Gov. Brown pushed hard for those tunnels and never got to groundbreaking stage. Now Gov. Gavin Newsom is taking a different approach, hoping he can build a voluntary agreement between the various parties that would finish negotiations started by Brown and his team.
It’s a huge challenge because parties have diametrically opposed goals. Delta advocates want more water flowing through and out into the Bay, while agricultural interests and water agencies want more reliable water supplies. We care about this because the Livermore Valley’s wholesale water agency, Zone 7, in a typical year imports 80 percent of its water from the Delta through the state’s pumps. In the Bay Area, about 2.7 million people are drinking water exported from the Delta.
Newsom has dramatically scaled back Brown’s plan to single smaller tunnel that he presumably hopes will lessen complaints of a “water grab.” Newsom also proposed a science-based program to manage pumping and its effect on fish.
With fanfare while in Bakersfield last week, President Trump signed an Interior Dept. order that will allow the federal pumps to move more water south for agricultural interests. That fulfilled a campaign promise made in 2016 and reflected new federal biological opinions about Delta fish.

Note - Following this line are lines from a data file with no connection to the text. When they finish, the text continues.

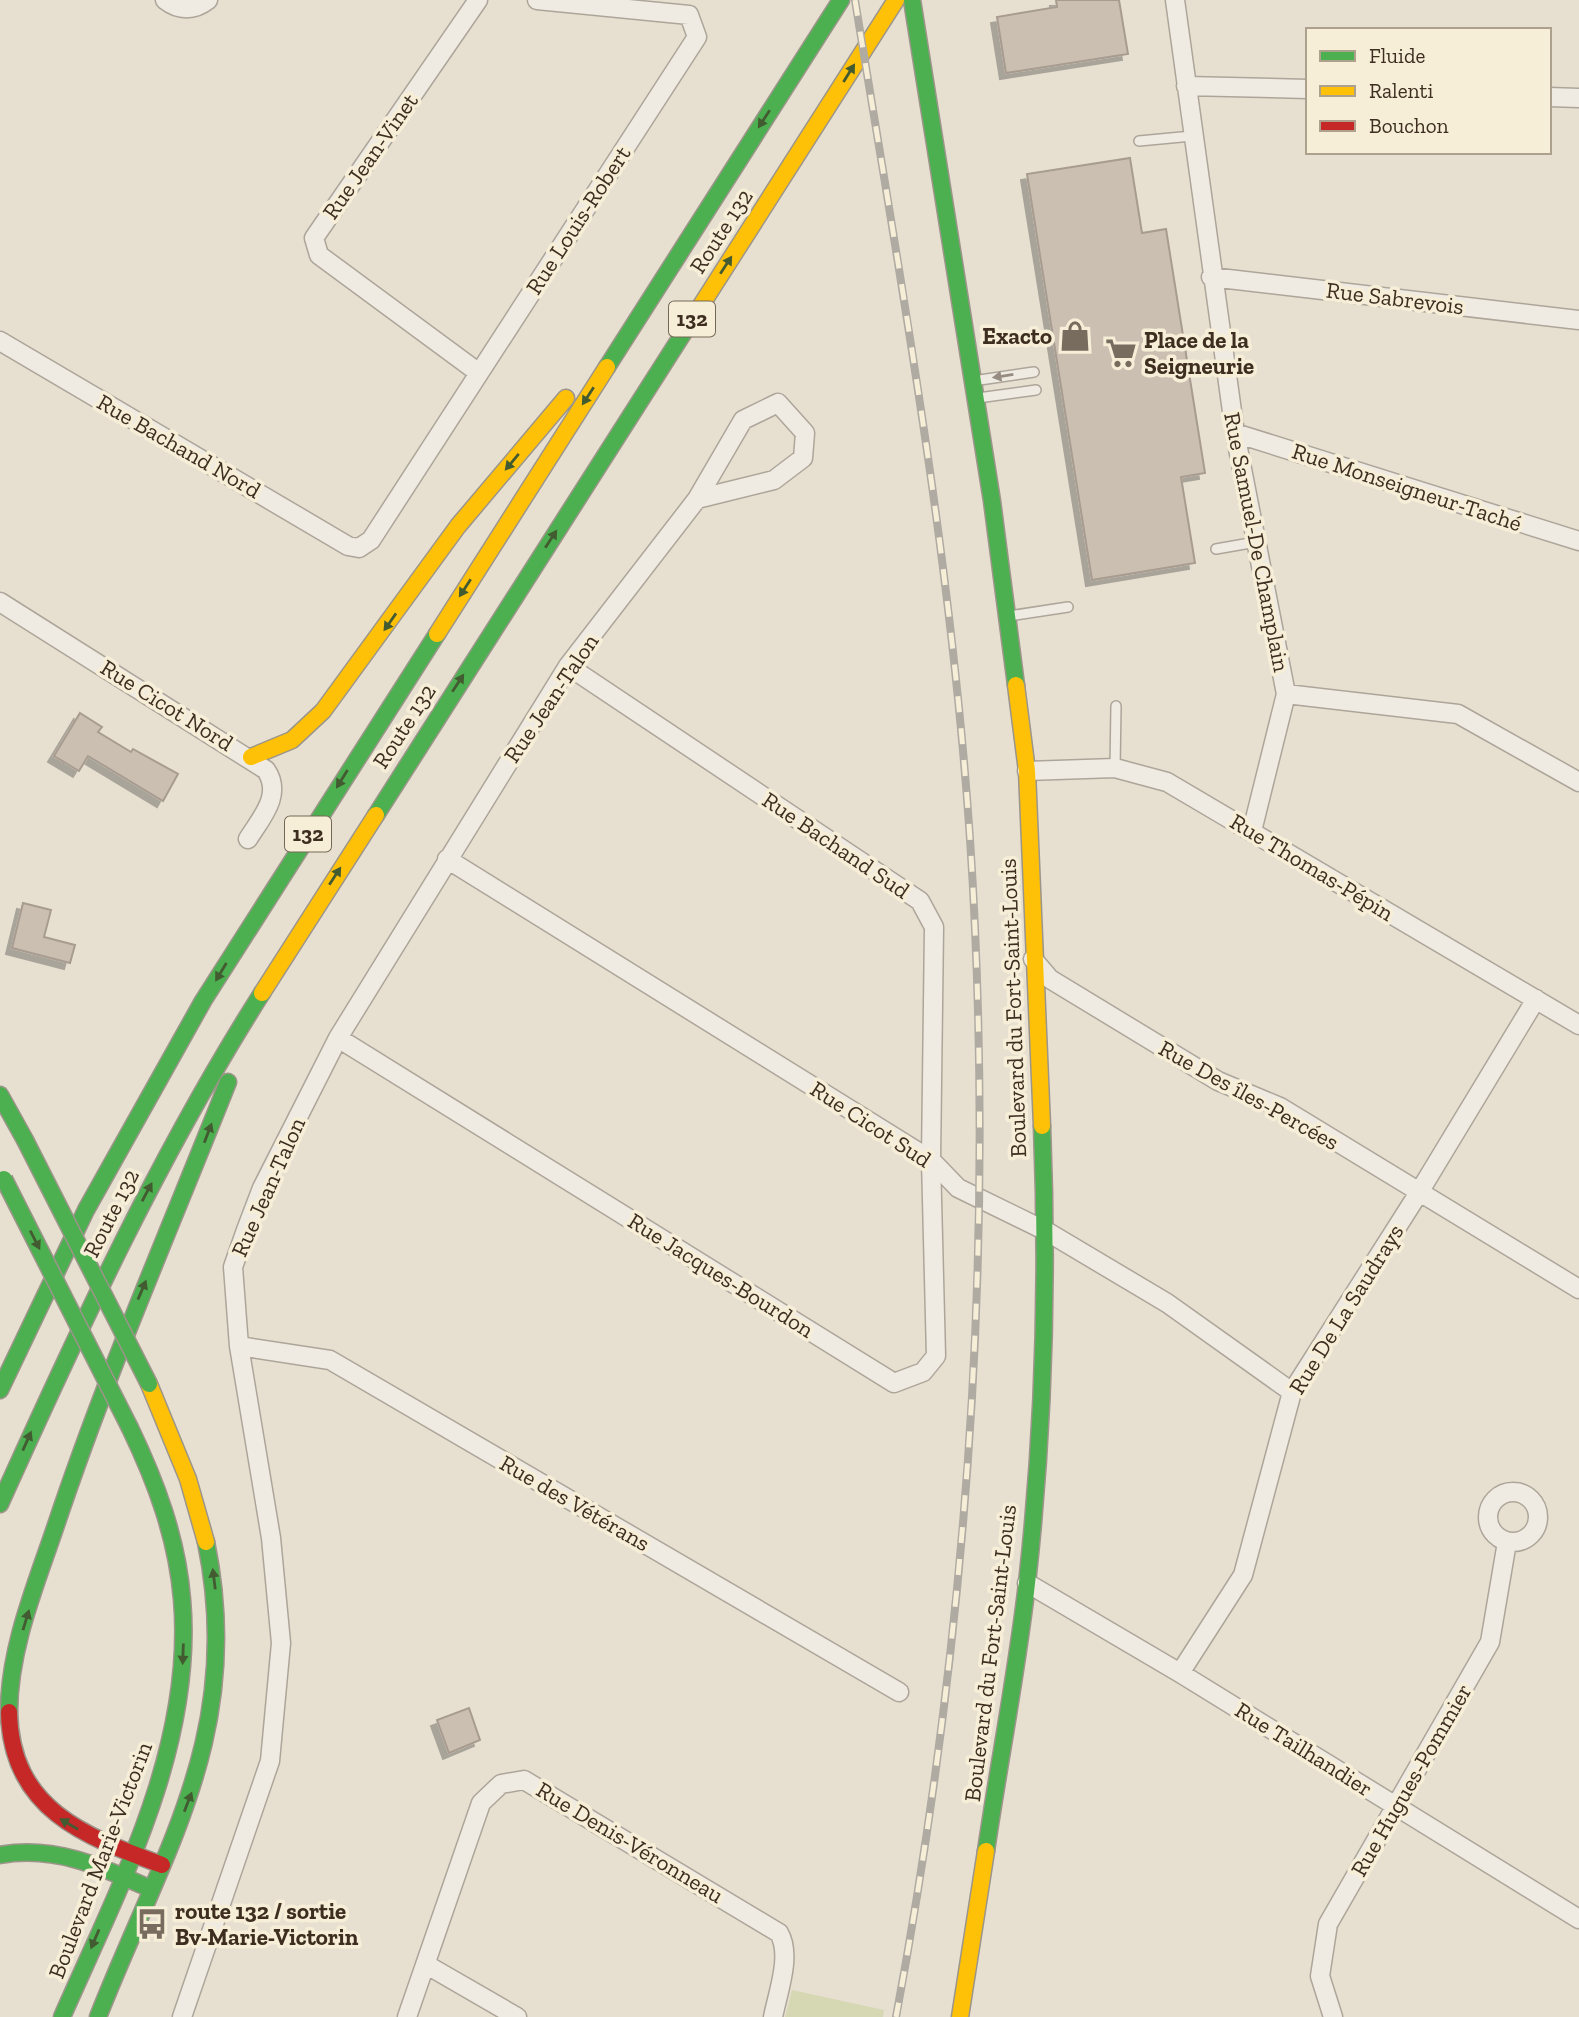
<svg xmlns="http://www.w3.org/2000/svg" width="1579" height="2017" viewBox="0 0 1579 2017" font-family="'Zilla Slab',serif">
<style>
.green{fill:#d6d7b3}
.building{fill:#cbbfb2;stroke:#a89c90;stroke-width:2;filter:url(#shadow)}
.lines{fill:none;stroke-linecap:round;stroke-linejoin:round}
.lane-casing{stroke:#ada599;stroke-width:12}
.street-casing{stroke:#ada599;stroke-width:21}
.fast-casing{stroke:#9c958a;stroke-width:19}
.slow-casing{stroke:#9c958a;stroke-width:19}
.jam-casing{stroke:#9c958a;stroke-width:19}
.lane{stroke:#efebe3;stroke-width:9}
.street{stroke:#efebe3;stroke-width:18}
.fast{stroke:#4caf50;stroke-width:16}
.slow{stroke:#ffc107;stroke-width:16}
.jam{stroke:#c62828;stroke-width:16}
.rail-casing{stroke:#afaaa2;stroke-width:8}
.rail{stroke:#f7eed8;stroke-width:5;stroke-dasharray:16;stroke-linecap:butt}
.fast-bridge-casing{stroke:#9c958a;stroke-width:19;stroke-linecap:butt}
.fast-bridge{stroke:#4caf50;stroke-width:16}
.oneway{fill:#425b31}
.oneway2{fill:#968c82}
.labels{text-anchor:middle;stroke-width:7;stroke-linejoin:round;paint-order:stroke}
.shield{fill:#f7eed8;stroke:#756857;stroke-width:2}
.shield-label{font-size:21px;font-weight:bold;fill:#3d2e20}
.street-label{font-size:23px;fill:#3d2e20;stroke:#f7eed8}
.poi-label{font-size:23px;font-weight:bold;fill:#3d2e20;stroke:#f7eed8;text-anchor:start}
</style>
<defs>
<filter id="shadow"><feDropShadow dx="-6" dy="6" stdDeviation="0" flood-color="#0004"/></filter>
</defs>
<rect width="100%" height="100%" fill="#e7e0d1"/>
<!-- green -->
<path class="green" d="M792 1990 884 2010 883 2017H785Z"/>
<!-- building -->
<path class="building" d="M1056 0H1119L1128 54 1006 73 997 17 1057 7Z
M1130 158 1142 233 1166 229 1205 473 1181 477 1195 563 1092 580 1027 174Z
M80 713 102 727 98 732 131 752 133 749 178 774 163 801 88 756 79 771 54 756Z
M23 903 51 910 44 937 75 945 70 963 12 948Z
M469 1708 480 1740 449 1753 437 1720Z"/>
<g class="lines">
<defs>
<path id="lane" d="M1139 141 1192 136
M973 381 1034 372
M978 398 1036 390
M1216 549 1256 542
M1009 616 1068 607
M1115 768 1116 706"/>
<path id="street" d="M165 0C179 11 194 11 208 0
M478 0 314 238 319 255 479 373
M1175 0 1235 433 1286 694 1252 831
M1186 86 1308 89
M1549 97 1579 98
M1211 277 1579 320
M0 341 348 546 359 548 371 540 697 37 689 15 537 0
M1235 433 1579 541
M0 602 266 770C283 795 261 818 248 839
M1286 694 1458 714 1579 782
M1027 771 1115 768 1167 782 1579 1025
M447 859 931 1160 958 1188 1046 1231 1167 1303 1292 1392
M1033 959 1050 979 1218 1081 1280 1107 1579 1289
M338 1038 894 1383 923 1372 936 1356 931 1160 934 927 920 901 568 666
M239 1346 330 1360 899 1692
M1488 1517a25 25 0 1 1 50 0a25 25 0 1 1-50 0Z
M1027 1583 1180 1673 1579 1919
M1180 1673 1243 1575 1292 1392 1418 1194 1536 999
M427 1965 517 2017
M182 2017 270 1761 281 1643 271 1538 239 1346 233 1267 246 1230 262 1188 338 1038 568 666 697 499 743 420 778 403 805 433 803 458 774 480 697 499
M407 2017 481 1803 501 1784 524 1780 779 1933C792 1955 778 1992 773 2017
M1333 2017 1320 1976 1328 1924 1490 1642 1507 1542"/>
<path id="fast" d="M912 0 992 501 1016 685
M607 367 841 0
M376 815 686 329
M0 1095 25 1140
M0 1390 86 1210 203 1001 437 634
M0 1504C79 1329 159 1155 262 993
M9 1712C9 1649 35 1587 55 1528 106 1375 169 1231 228 1082
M986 1851C999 1762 1017 1672 1027 1583 1044 1431 1048 1278 1042 1126
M0 1855C55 1845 102 1867 151 1889
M62 2017C119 1887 195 1746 182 1599 177 1538 156 1482 130 1428
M98 2017C164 1849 245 1731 206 1542"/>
<path id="slow" d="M686 329 896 0
M437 634 607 367
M1016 685 1027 771 1042 1126
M251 757 292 740 323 711 458 526 566 398
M262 993 376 815
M149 1384 188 1479 206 1542
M960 2017 986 1851"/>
<path id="jam" d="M9 1712C11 1809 84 1836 162 1865"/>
</defs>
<!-- lane casing -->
<use href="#lane" class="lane-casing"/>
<!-- street casing -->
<use href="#street" class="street-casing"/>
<!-- fast casing -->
<use href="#fast" class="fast-casing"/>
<!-- slow casing -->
<use href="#slow" class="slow-casing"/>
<!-- jam casing -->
<use href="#jam" class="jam-casing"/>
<!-- lane -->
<use href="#lane" class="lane"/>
<!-- street -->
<use href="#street" class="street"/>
<!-- fast -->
<use href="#fast" class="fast"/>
<!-- slow -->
<use href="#slow" class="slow"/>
<!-- jam -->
<use href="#jam" class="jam"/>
<defs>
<path id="rail" d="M855 0C900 278 951 557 970 839 996 1232 968 1630 896 2017"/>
</defs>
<!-- rail casing -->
<use href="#rail" class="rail-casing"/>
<!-- rail -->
<use href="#rail" class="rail"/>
<defs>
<path id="fast-bridge" d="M25 1140 149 1384
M4 1179 130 1428"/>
</defs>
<!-- fast-bridge casing -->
<use href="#fast-bridge" class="fast-bridge-casing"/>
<!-- fast-bridge -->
<use href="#fast-bridge" class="fast-bridge"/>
</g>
<!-- one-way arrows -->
<defs><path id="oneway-solid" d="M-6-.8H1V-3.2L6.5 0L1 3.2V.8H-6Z" transform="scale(1.75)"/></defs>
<g class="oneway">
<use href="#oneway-solid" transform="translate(849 73) rotate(-58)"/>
<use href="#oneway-solid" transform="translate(764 119) rotate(123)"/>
<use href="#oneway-solid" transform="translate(726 265) rotate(-57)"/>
<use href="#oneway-solid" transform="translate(588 396) rotate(123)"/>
<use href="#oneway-solid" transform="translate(512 462) rotate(130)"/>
<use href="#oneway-solid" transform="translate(551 539) rotate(-57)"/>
<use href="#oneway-solid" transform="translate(465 588) rotate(123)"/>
<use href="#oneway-solid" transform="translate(390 622) rotate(125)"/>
<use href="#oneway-solid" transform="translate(458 683) rotate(-57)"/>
<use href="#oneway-solid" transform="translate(342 779) rotate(122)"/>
<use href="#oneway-solid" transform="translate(335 876) rotate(-57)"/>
<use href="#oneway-solid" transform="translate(221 972) rotate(121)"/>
<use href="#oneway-solid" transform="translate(208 1133) rotate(-69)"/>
<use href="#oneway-solid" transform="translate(147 1192) rotate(-62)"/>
<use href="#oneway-solid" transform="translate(35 1240) rotate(63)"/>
<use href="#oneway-solid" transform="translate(142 1290) rotate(-67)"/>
<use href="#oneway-solid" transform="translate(27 1441) rotate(-66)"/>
<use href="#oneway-solid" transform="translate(214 1579) rotate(-97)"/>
<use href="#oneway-solid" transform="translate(26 1620) rotate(-73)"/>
<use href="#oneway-solid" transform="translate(183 1654) rotate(92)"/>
<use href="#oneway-solid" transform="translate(188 1802) rotate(-69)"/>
<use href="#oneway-solid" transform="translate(69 1824) rotate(-149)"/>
<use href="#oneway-solid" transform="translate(95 1939) rotate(113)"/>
</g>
<use class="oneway2" href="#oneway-solid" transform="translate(1003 376) rotate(171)"/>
<!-- icons -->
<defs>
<symbol id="shop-bare" viewBox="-9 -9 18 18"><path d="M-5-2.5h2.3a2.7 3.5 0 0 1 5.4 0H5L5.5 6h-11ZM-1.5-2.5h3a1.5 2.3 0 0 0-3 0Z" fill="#786c5e" stroke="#f7eed8" stroke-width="2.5" paint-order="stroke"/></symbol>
<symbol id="supermarket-bare" viewBox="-9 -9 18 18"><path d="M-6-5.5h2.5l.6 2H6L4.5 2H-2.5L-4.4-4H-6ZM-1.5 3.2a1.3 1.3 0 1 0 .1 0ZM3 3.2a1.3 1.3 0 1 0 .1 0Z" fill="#786c5e" stroke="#f7eed8" stroke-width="2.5" paint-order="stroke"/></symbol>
<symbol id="bus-bare" viewBox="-9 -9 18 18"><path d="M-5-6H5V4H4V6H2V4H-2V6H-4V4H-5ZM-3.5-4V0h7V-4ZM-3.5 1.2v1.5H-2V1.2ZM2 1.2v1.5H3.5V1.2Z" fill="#786c5e" stroke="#f7eed8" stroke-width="2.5" paint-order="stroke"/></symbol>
</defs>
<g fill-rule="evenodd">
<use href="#shop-bare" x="1053" y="314" width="44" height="44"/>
<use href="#supermarket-bare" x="1099" y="331" width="44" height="44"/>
<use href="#bus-bare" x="130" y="1902" width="44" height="44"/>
</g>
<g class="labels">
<!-- shield labels -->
<g class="shield">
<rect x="669" y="301.5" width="46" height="35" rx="5"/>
<rect x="285" y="816.5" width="46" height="35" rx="5"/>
</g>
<g class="shield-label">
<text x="692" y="326">132</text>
<text x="308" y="841">132</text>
</g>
<!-- street labels -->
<g class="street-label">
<text transform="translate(370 156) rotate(-55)" y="8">Rue Jean-Vinet</text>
<text transform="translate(578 220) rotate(-57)" y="8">Rue Louis-Robert</text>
<text transform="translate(721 231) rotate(-57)" y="8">Route 132</text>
<text transform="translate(1395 298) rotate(7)" y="8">Rue Sabrevois</text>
<text transform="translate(179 446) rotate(30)" y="8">Rue Bachand Nord</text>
<text transform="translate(1407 487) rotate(18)" y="8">Rue Monseigneur-Taché</text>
<text transform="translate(1257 542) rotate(79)" y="8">Rue Samuel-De Champlain</text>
<text transform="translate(551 698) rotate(-56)" y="8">Rue Jean-Talon</text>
<text transform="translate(167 705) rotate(32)" y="8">Rue Cicot Nord</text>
<text transform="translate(404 726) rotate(-57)" y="8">Route 132</text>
<text transform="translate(836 845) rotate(34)" y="8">Rue Bachand Sud</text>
<text transform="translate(1312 867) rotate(31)" y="8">Rue Thomas-Pépin</text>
<text transform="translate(1013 1008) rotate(-92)" y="8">Boulevard du Fort-Saint-Louis</text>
<text transform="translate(1249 1095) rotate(29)" y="8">Rue Des îles-Percées</text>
<text transform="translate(871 1124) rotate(33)" y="8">Rue Cicot Sud</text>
<text transform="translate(268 1187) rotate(-66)" y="8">Rue Jean-Talon</text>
<text transform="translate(111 1213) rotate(-63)" y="8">Route 132</text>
<text transform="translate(721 1275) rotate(32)" y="8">Rue Jacques-Bourdon</text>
<text transform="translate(1346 1309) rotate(-58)" y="8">Rue De La Saudrays</text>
<text transform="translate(575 1503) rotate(30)" y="8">Rue des Vétérans</text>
<text transform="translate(990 1653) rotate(-83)" y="8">Boulevard du Fort-Saint-Louis</text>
<text transform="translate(1304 1749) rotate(32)" y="8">Rue Tailhandier</text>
<text transform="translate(1411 1780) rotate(-60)" y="8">Rue Hugues-Pommier</text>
<text transform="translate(630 1842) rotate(31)" y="8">Rue Denis-Véronneau</text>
<text transform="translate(100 1860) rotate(-69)" y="8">Boulevard Marie-Victorin</text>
</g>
<!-- poi labels -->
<g class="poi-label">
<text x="1052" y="344" text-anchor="end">Exacto</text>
<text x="1144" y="348">Place de la<tspan x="1144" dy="26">Seigneurie</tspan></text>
<text x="175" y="1919">route 132 / sortie<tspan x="175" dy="26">Bv-Marie-Victorin</tspan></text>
</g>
</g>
<!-- legend -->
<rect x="1306" y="28" width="245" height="126" fill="#f7eed8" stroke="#ada18e" stroke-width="2"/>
<rect x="1320" y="51" width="35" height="10" fill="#4caf50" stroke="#ada18e" stroke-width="2"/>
<text x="1369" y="63" font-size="21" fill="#3d2e20">Fluide</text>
<rect x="1320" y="86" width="35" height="10" fill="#ffc107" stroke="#ada18e" stroke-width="2"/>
<text x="1369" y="98" font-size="21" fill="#3d2e20">Ralenti</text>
<rect x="1320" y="121" width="35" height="10" fill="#c62828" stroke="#ada18e" stroke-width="2"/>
<text x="1369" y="133" font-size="21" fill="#3d2e20">Bouchon</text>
</svg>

The order and the underlying opinions immediately were challenged in federal court in San Francisco as California continue to battle the Trump administration on many fronts. State Attorney General Xavier Becerra’s office has filed more than 90 suits in the last three years.
One irony is that both the state and the feds are proposing science-based management in place of the current system that runs by calendars without regard to Delta conditions.